▸ **Provided data**:
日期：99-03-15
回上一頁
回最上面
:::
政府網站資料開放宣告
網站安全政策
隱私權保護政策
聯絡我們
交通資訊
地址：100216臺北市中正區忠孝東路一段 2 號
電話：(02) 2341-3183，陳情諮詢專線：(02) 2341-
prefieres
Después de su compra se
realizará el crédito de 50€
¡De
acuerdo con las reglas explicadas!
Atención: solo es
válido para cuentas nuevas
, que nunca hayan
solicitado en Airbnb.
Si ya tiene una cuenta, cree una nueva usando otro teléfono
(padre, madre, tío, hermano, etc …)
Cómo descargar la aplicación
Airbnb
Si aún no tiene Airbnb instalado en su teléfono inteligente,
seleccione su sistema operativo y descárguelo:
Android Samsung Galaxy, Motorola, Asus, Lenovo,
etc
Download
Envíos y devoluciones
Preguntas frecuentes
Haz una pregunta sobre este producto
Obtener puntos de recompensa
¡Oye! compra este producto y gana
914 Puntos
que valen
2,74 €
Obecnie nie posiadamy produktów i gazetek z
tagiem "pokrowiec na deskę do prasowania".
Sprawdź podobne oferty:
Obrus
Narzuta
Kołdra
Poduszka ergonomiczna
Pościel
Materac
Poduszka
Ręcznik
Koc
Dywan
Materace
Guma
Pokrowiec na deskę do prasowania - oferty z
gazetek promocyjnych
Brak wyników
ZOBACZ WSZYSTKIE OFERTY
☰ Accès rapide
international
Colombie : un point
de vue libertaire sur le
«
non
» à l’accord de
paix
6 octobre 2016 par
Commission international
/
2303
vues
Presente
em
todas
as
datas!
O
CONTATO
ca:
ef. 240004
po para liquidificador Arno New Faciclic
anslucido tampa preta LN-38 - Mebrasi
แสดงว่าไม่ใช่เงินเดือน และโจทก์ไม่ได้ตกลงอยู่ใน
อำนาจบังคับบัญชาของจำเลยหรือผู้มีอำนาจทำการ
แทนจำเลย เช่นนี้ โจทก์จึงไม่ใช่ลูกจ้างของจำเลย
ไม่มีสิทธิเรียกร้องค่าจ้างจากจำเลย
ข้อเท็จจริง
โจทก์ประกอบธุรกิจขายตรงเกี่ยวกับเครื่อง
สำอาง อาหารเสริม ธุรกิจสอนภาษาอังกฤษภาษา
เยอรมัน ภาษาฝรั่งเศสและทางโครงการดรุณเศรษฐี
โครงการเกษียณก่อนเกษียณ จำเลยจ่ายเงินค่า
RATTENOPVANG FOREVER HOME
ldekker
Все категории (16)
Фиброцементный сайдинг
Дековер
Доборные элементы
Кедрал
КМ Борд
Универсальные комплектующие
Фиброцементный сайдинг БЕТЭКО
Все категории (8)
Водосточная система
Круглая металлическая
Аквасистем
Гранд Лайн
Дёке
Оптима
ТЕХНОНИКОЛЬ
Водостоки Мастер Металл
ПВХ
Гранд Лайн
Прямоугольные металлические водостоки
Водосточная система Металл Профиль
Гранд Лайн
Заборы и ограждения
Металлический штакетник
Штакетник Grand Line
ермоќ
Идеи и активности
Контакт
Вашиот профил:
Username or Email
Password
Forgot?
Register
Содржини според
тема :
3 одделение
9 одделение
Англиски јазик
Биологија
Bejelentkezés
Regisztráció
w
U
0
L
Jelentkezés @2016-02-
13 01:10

▸ **Instructions to follow**:
Pull out every line in the rows above that contains the word "compra".

▸ **Exercise answer**:
Después de su compra se
¡Oye! compra este producto y gana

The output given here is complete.